Pause early in your hike to have your little ones test the tactile difference between shaded snow and sun illuminated slush to help drive the point home.
2. Stay awake and aware. “A little bit of ice” is nothing to scoff at – it becomes especially dangerous on the steep slopes of the high country, where an ice chute can turn you into a human pinball, and not in a good way.
Being alarmist about this (or any) risk can intimidate kids about winter hiking- instead of attempting to scare, I prefer to teach awareness and involve them actively in the process of taking care of our little hiking “tribe”: “This can be dangerous, so I’d like to ask you to help me look out for it as a team”. Involving them in the responsibility of taking care of the group does a lot to develop skills that they can use in later solo adventures.
3. Choose your trails wisely! Don’t assume that lovely summer hikes are going to be just as much of a pleasure in the winter… Some trails are seasonal for a reason! Just because you have hiked it a thousand times (in the summer) does not mean it is a safe trail in the winter! Consider level of exposure to the sun, recent weather conditions and elevation (amongst many other things) in making your choice of trail!
4. Turn back if you encounter conditions beyond your experience.

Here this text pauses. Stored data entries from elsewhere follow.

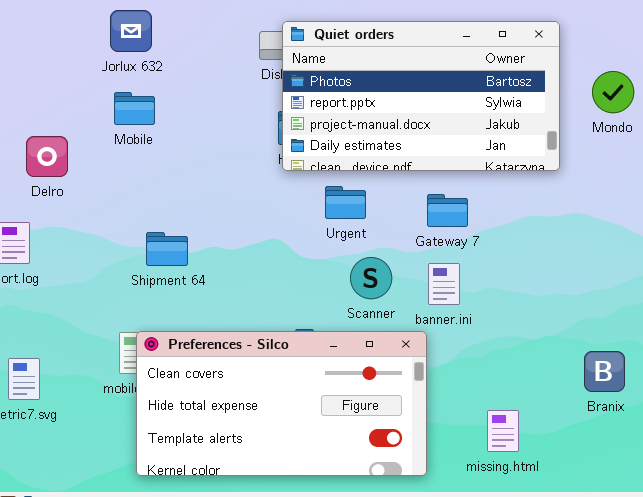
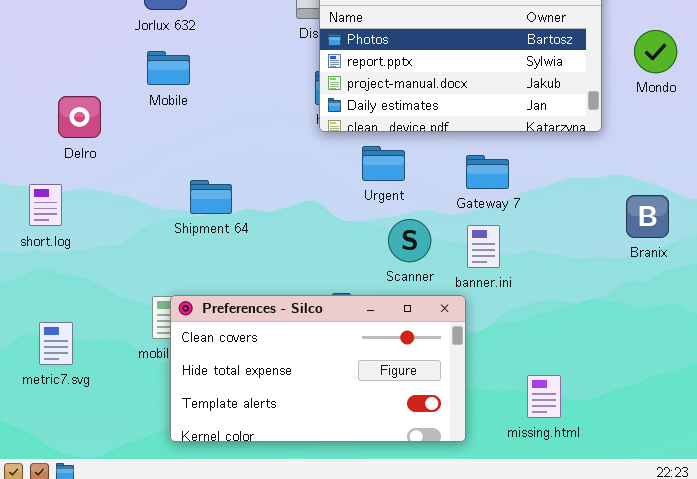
Shipment 64: [146,232,188,266] -> [190,180,232,214], moved
Branix: [584,351,625,392] -> [626,195,669,238], moved

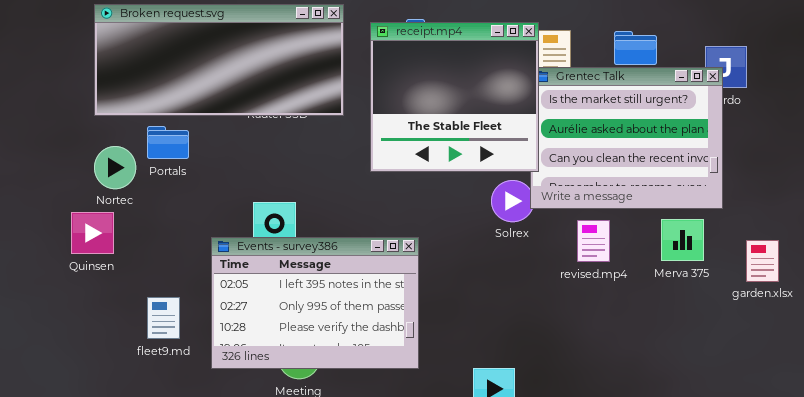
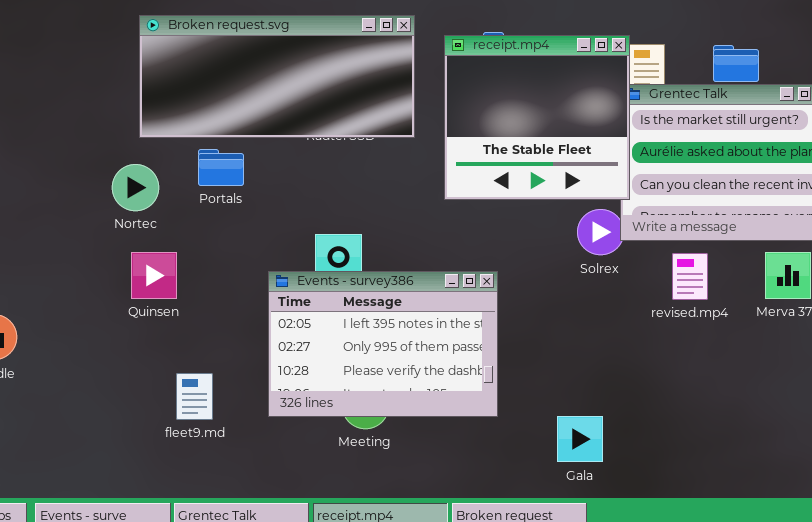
Nortec: [94,146,136,189] -> [112,164,159,211], moved
Quinsen: [71,212,114,254] -> [131,252,177,299], moved
fleet9.md: [147,297,180,339] -> [176,373,213,420], moved

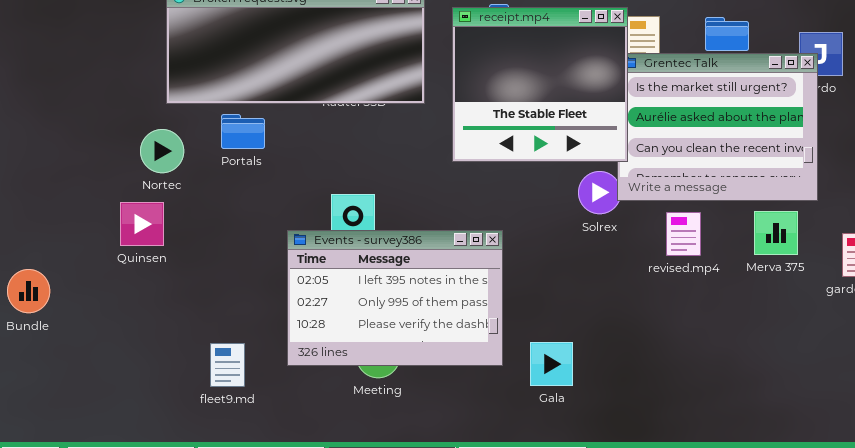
Quinsen: [131,252,177,299] -> [120,202,164,246], moved
fleet9.md: [176,373,213,420] -> [210,343,245,387], moved
Gala: [557,416,603,462] -> [530,342,573,386], moved

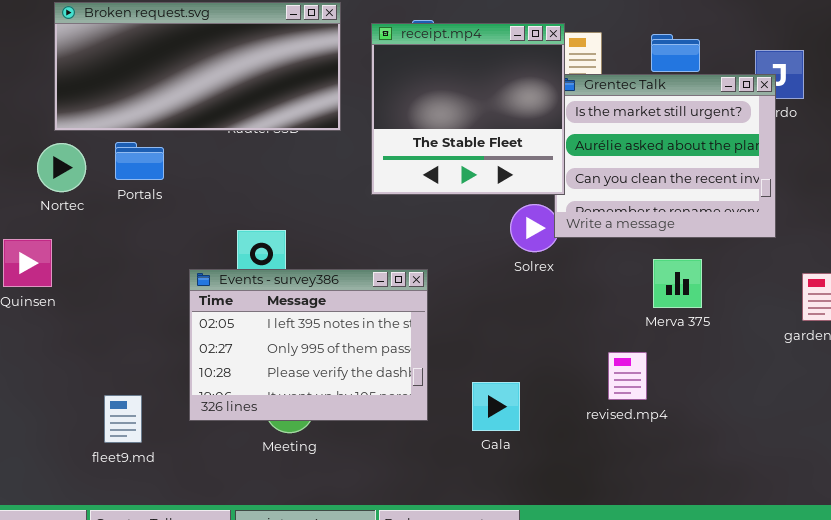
Nortec: [140,129,184,173] -> [37,143,86,192], moved
Merva 375: [754,211,798,255] -> [653,259,702,308], moved
revised.mp4: [666,212,701,256] -> [608,352,647,400], moved
Gala: [530,342,573,386] -> [472,382,520,431], moved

And keep a close tab on the energy levels, enthusiasm, gear and overall condition of any little ones in tow.
It’s not worth it to push it- most of the time you will probably squeak by, but don’t let that make you get cavalier- when the time comes, the cost can be far too high. I remember one Ranger Patrol on Ramona Trail- an ‘easy’ hike made deceptively dangerous by a river of ice that had formed on the trail! If you and your “tribe” don’t have the experience or get to safely traverse the whole range of trail conditions, and double your efforts to get back home- get your butt out of there!
5. Navigation Skills. fresh snow leaves a lovely white blanket across the land… Obscuring every single detail of the trail that once seemed so familiar. Don’t just head out on a wing and a prayer (“I’m a local- I don’t need a map!”). Make sure and bring a Topo map and the navigation skills to appropriately use it. (It never hurts to plan in navigational experiences for your little ones as well.) And don’t just assume that you can always just track your self back – new snowfall can cover up your shoe prints in a matter of minutes!
Now that I’ve been a Scrooge about all your wonderful winter plans, I want to encourage you to get out there and enjoy with your tribe- just do so with forethought and safety! Happy hiking!